Texto de Stephan Martins
Quando me convidaram para escrever um texto de Dia dos Pais enquanto pai bissexual, eu logo aceitei, pois quero muito falar disso. Entretanto, ao mesmo tempo fiquei sem saber o que falar; como relacionar a minha sexualidade com a minha paternidade?
Talvez seja mais fácil do que eu pensava.
Antes de tudo, é importante citar: sou uma pessoa não-binária e bissexual, pai de UTI de duas gêmeas que nasceram prematuras extremas de 28 semanas, um desafio de paternidade que perdurou por mais de um ano da minha vida. Hoje elas estão bem, mas aproveito esse texto para refletir o que o futuro pode me guardar enquanto pai bissexual (nanai é o termo neutro que encontrei, e me sinto confortável também com ele).
É sabido que homens bissexuais recebem um tipo de opressão e preconceito bem particular (fiz um vídeo sobre isso) e, apesar de entender hoje em dia que não sou homem, a visão externa ainda afeta a bifobia que sofro.
Quando eu tinha minha própria academia de arte marcial, eu já sofria um certo preconceito por ser uma pessoa gorda dando aulas. Mas quando me assumi para tudo e todos, fazendo questão de nunca me esconder enquanto bi, as coisas lentamente pioraram. Comecei a perder alunos, especialmente os infantis, e até um aluno adulto mais tarde me disse que o questionavam se eu o aliciava, se eu aliciava os meus alunos. Porque eu era bi.
Infelizmente esse foi um golpe debilitante. A Liga da qual participava não conseguia me ajudar, um dos motivos sendo que vivo numa cidadezinha pequena (28 mil habitantes) na Serra Gaúcha. Mas o maior motivo é que as pessoas com poder nessa hierarquia simplesmente não eram nem são capazes de compreender os desafios que uma pessoa LGBTQ enfrenta no meio das artes marciais, imaginem então uma pessoa assumida, fora do padrão e vista como aliciadora de alunos.
Eu penso muito como isso vai afetar quando minhas nenês crescerem, sabe? Como será quando elas trouxerem amiguinhes para casa? O que os pais das outras crianças pensarão de um pai assumido? Precisarei fingir que sou uma pessoa hétero e usar minha esposa, minha maridinha, como cortina de fumaça para me passar por alguém que não sou? E isso também envolveria o apagamento da minha identidade trans não-binária, pois eu não sou cis. Isso afetará possíveis amizades com outros pais, mães e cuidadores? E o pior, isso estimulará a exclusão das minhas filhas?

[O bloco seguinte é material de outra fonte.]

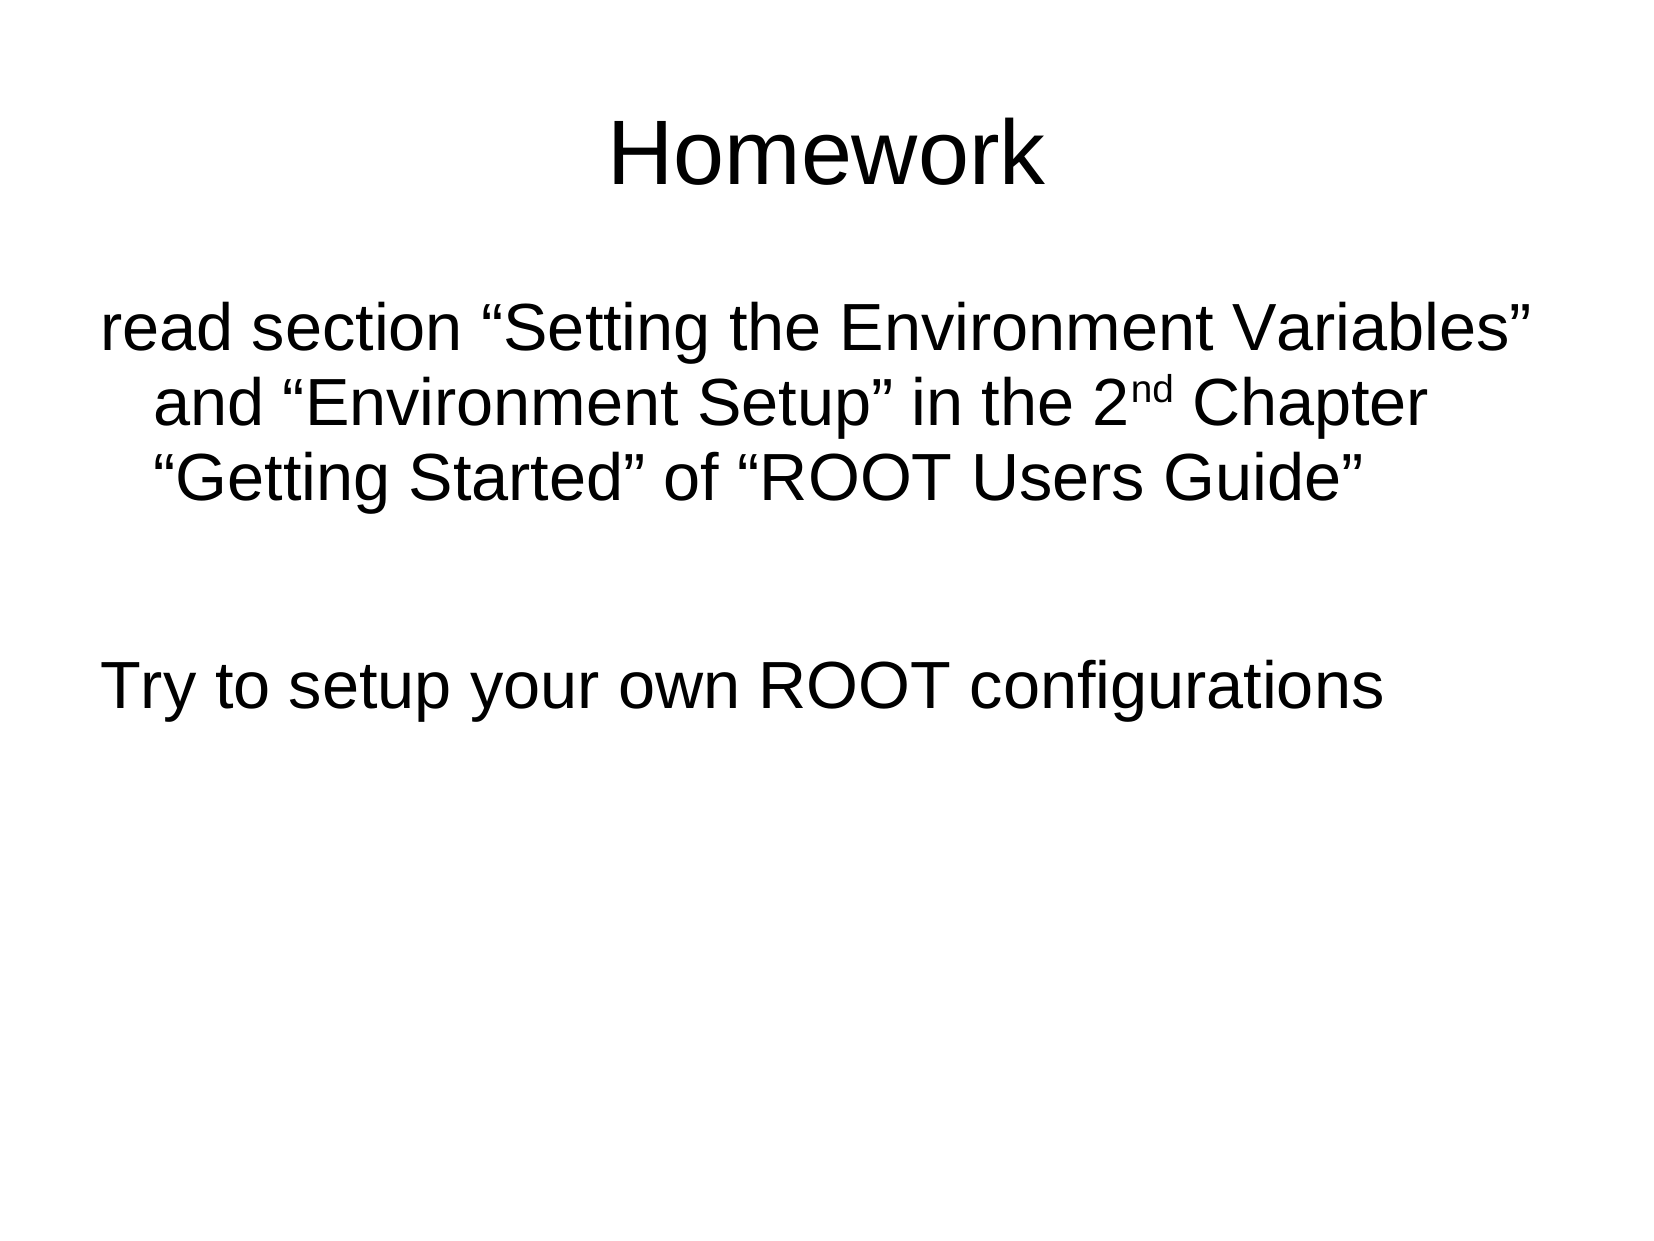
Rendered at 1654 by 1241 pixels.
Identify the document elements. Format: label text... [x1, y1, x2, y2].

title Homework [82, 49, 1571, 257]
list read section “Setting the Environment Variables” and “Environment Setup” in the 2nd Chapter “Getting Started” of “ROOT Users Guide” Try to setup your own ROOT configurations [82, 290, 1571, 1109]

Esses pensamentos não são novos ou recentes, pois os carrego comigo desde quando engravidamos e decidimos que nossas gêmeas (nossas gems) seriam criadas sem gênero, para que no futuro possam decidir e se entender sem uma interferência da sociedade transfóbica e heteronormativa. Eu tenho a mais plena ciência de que isso pode torná-las um alvo de opressão, agressão e violência, mas isso é igualmente verdade se decidíssemos que elas são meninas ou meninos, apenas os desafios seriam diferentes. E como estamos na posição de pai e mãe delas, podemos ao menos fornecer o mais importante: um lugar seguro em casa (tantas pesquisas comprovam que esse é o fator número 1 para evitar o suicídio entre pessoas LGBTQ).
O desafio não é novo, não será solucionado durante o nosso tempo de vida, e talvez gere desafios novos para as gems quando elas crescerem. E por isso mesmo, não seria justo nem comigo e nem com minhas nenês que eu não fosse algo que não sou. Ser quem eu sou sem desculpa alguma e sem amarras algumas será o melhor exemplo que posso dar para elas.
Posso me chamar de pai. Ou nanai. Ou até mesmo buir, no idioma mandaloriano de Star Wars, que é de gênero neutro, aliás, e traz um ditado que sempre levo comigo:
“Ninguém se importa com quem seu pai foi, só com o pai que você será.”
No fim das contas, sou pai. Pai, não-binárie e bissexual.